◆ Supplied records
((

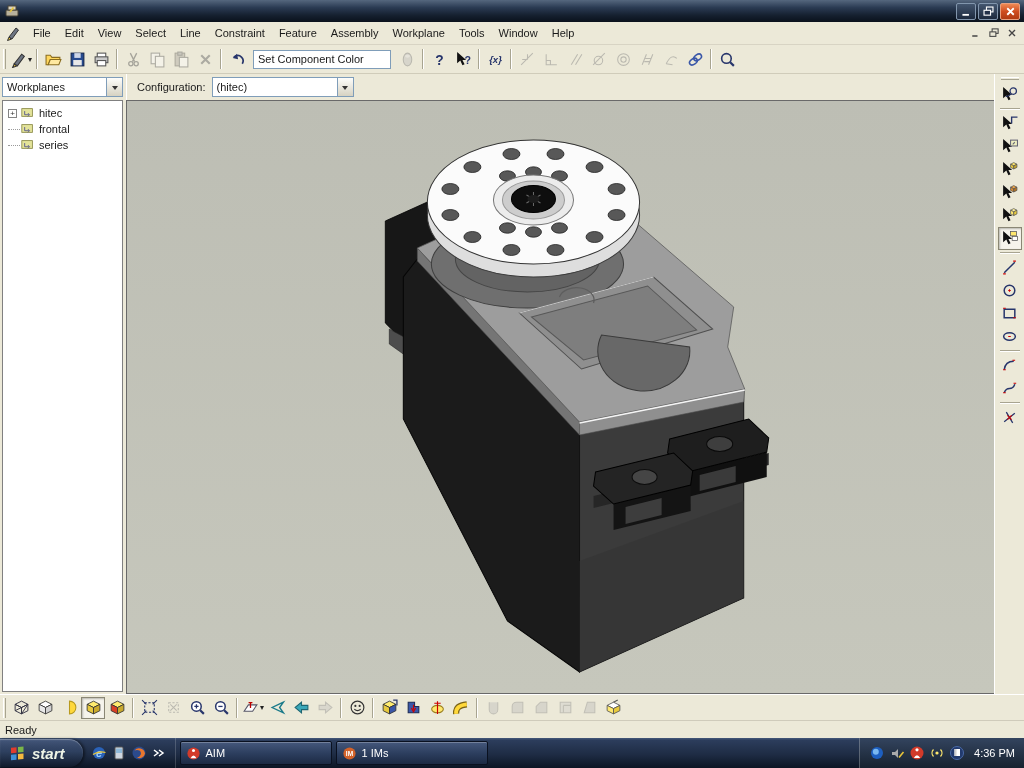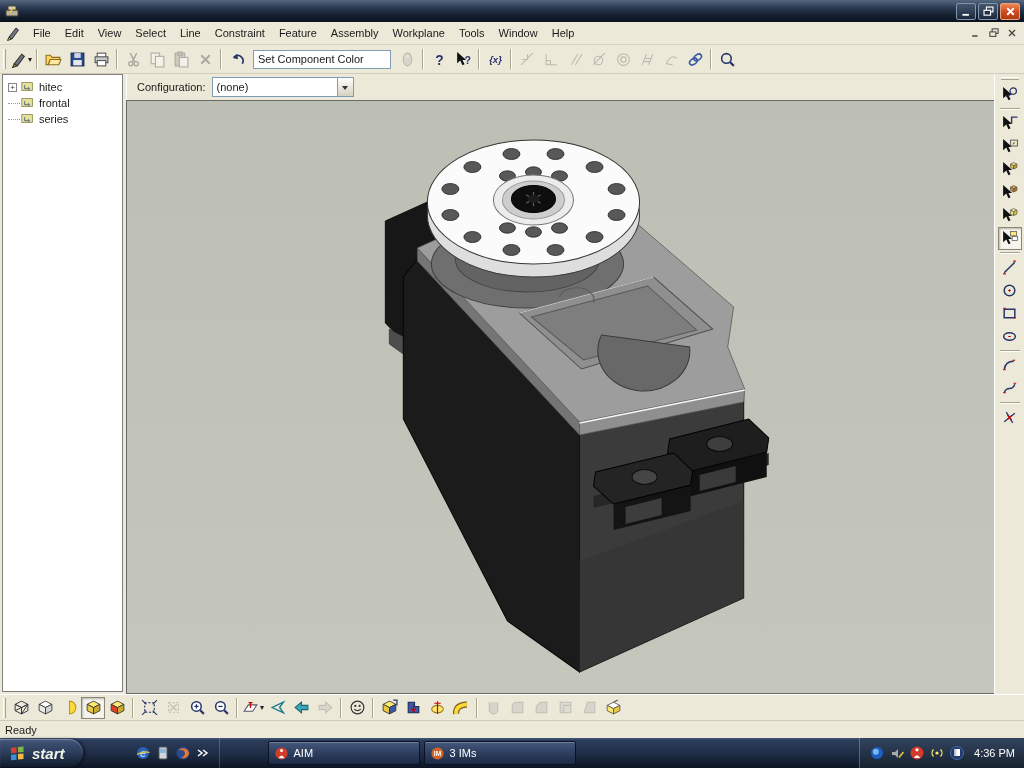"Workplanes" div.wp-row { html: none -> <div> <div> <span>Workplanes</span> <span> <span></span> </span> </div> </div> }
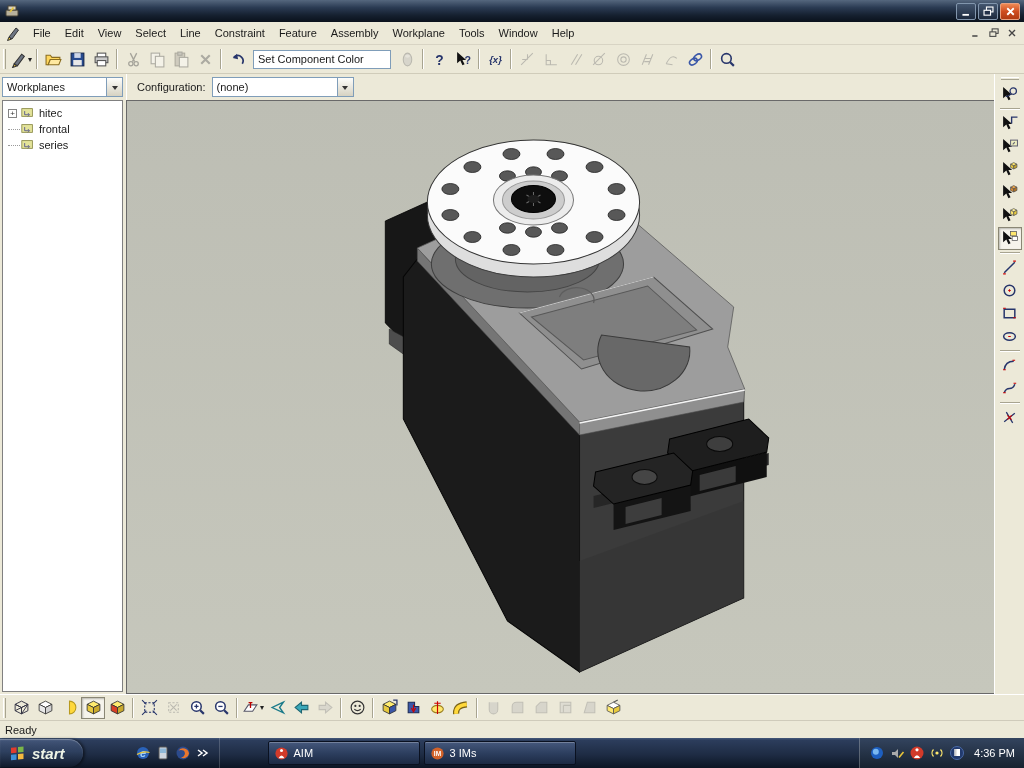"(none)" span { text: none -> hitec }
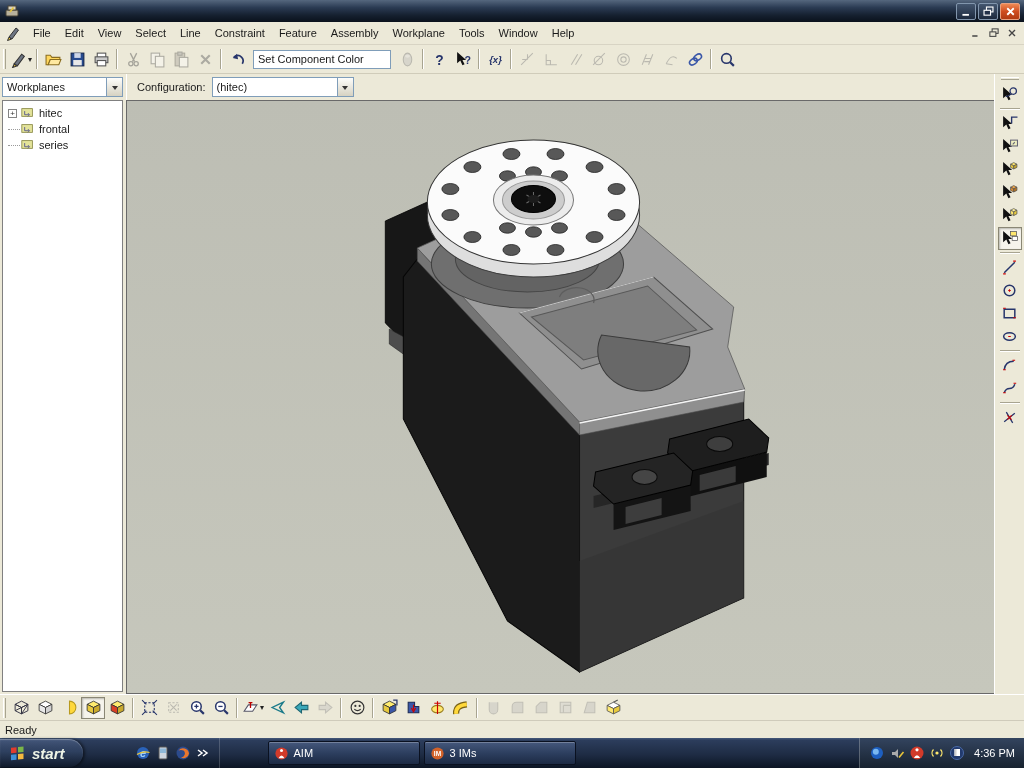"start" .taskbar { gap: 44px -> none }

))
((

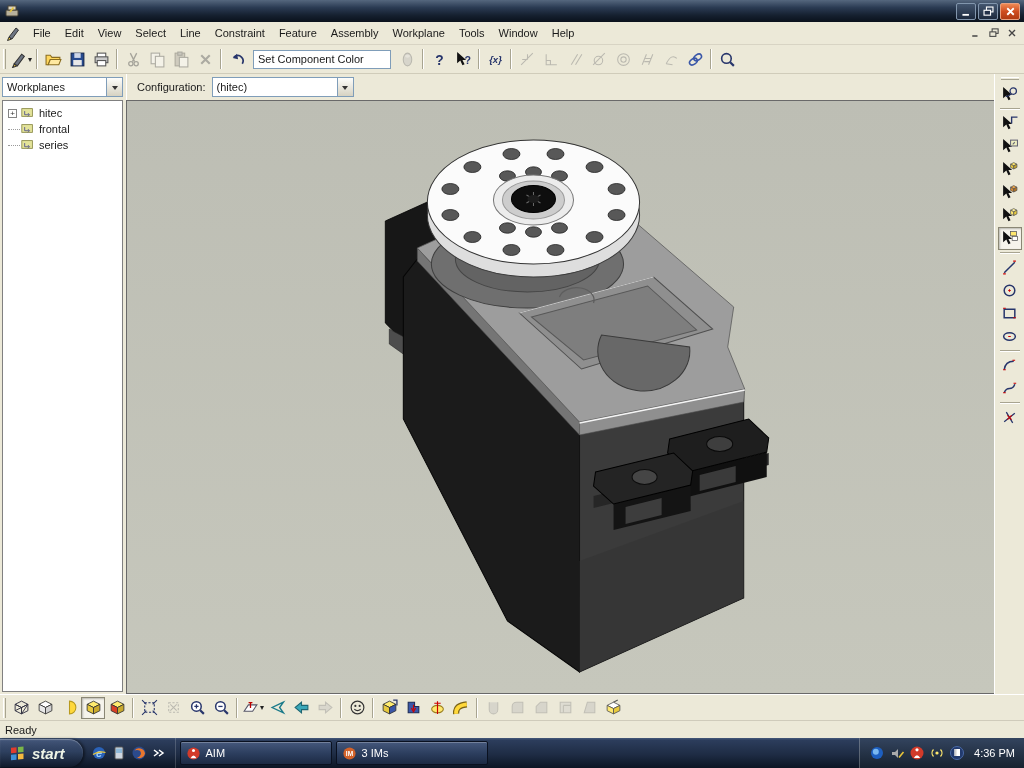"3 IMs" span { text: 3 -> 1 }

))
((

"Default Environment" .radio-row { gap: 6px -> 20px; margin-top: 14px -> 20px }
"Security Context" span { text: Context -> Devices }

))

◆ What the task asks
Beginning with the line above that contains "html: none ->" and ending with the line that contains "gap: 44px ->", quote each line exactly, keeping out the pictures.

◆ Response area
"Workplanes" div.wp-row { html: none -> <div> <div> <span>Workplanes</span> <span> <span></span> </span> </div> </div> }
"(none)" span { text: none -> hitec }
"start" .taskbar { gap: 44px -> none }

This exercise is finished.